→ Exercise directions: Go through the records and give each one again exactly, omitting the images.

(Exercise material begins)

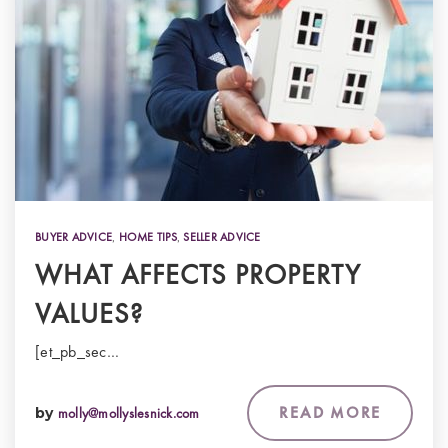
BUYER ADVICE
,
HOME TIPS
,
SELLER ADVICE
WHAT AFFECTS PROPERTY
VALUES?
[et_pb_sec…
READ MORE
by
molly@mollyslesnick.com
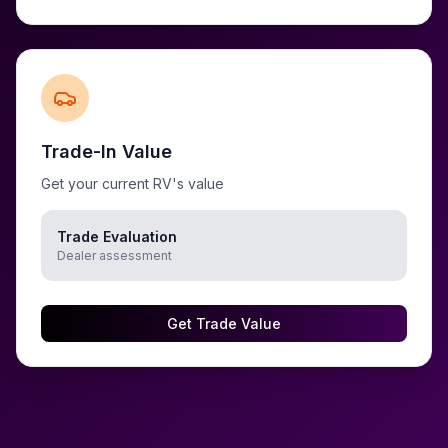
Trade-In Value
Get your current RV's value
Trade Evaluation
Dealer assessment
Get Trade Value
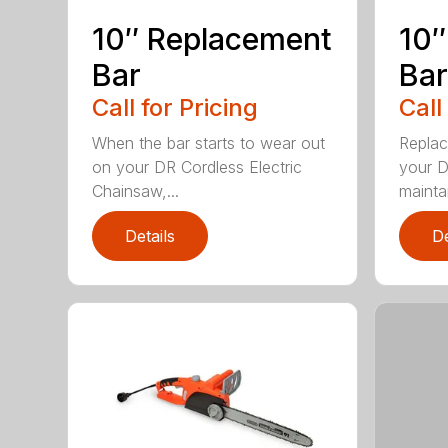
10″ Replacement
10″
Bar
Bar
Call for Pricing
Call
When the bar starts to wear out
Replac
on your DR Cordless Electric
your D
Chainsaw,...
maintai
Details
De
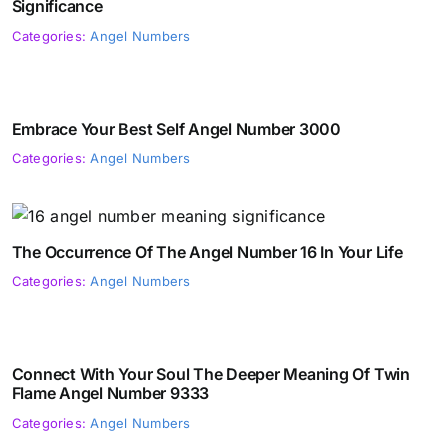
Significance
Categories:
Angel Numbers
Embrace Your Best Self Angel Number 3000
Categories:
Angel Numbers
The Occurrence Of The Angel Number 16 In Your Life
Categories:
Angel Numbers
Connect With Your Soul The Deeper Meaning Of Twin
Flame Angel Number 9333
Categories:
Angel Numbers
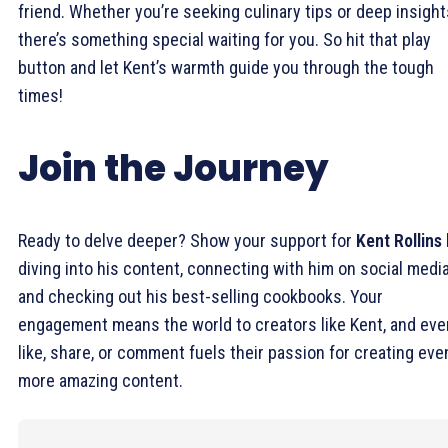
friend. Whether you’re seeking culinary tips or deep insight
there’s something special waiting for you. So hit that play
button and let Kent’s warmth guide you through the tough
times!
Join the Journey
Ready to delve deeper? Show your support for
Kent Rollins
diving into his content, connecting with him on social media
and checking out his best-selling cookbooks. Your
engagement means the world to creators like Kent, and eve
like, share, or comment fuels their passion for creating eve
more amazing content.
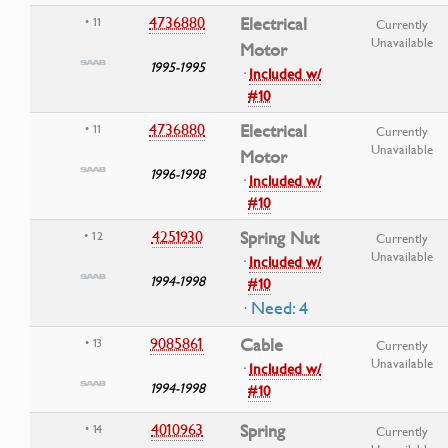
4736880
Electrical
• 11
Currently
Unavailable
Motor
1995-1995
·
Included w/
#10
4736880
Electrical
• 11
Currently
Unavailable
Motor
1996-1998
·
Included w/
#10
4251930
Spring Nut
• 12
Currently
Unavailable
·
Included w/
1994-1998
#10
· Need: 4
9085861
Cable
• 13
Currently
Unavailable
·
Included w/
1994-1998
#10
4010963
Spring
• 14
Currently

(Exercise material ends)

→ Written solution:
BUYER ADVICE
,
HOME TIPS
,
SELLER ADVICE
WHAT AFFECTS PROPERTY
VALUES?
[et_pb_sec…
READ MORE
by
molly@mollyslesnick.com
Trade-In Value
Get your current RV's value
Trade Evaluation
Dealer assessment
Get Trade Value
10″ Replacement
10″
Bar
Bar
Call for Pricing
Call
When the bar starts to wear out
Replac
on your DR Cordless Electric
your D
Chainsaw,...
maintai
Details
De
Significance
Categories:
Angel Numbers
Embrace Your Best Self Angel Number 3000
Categories:
Angel Numbers
The Occurrence Of The Angel Number 16 In Your Life
Categories:
Angel Numbers
Connect With Your Soul The Deeper Meaning Of Twin
Flame Angel Number 9333
Categories:
Angel Numbers
friend. Whether you’re seeking culinary tips or deep insight
there’s something special waiting for you. So hit that play
button and let Kent’s warmth guide you through the tough
times!
Join the Journey
Ready to delve deeper? Show your support for
Kent Rollins
diving into his content, connecting with him on social media
and checking out his best-selling cookbooks. Your
engagement means the world to creators like Kent, and eve
like, share, or comment fuels their passion for creating eve
more amazing content.
4736880
Electrical
• 11
Currently
Unavailable
Motor
1995-1995
·
Included w/
#10
4736880
Electrical
• 11
Currently
Unavailable
Motor
1996-1998
·
Included w/
#10
4251930
Spring Nut
• 12
Currently
Unavailable
·
Included w/
1994-1998
#10
· Need: 4
9085861
Cable
• 13
Currently
Unavailable
·
Included w/
1994-1998
#10
4010963
Spring
• 14
Currently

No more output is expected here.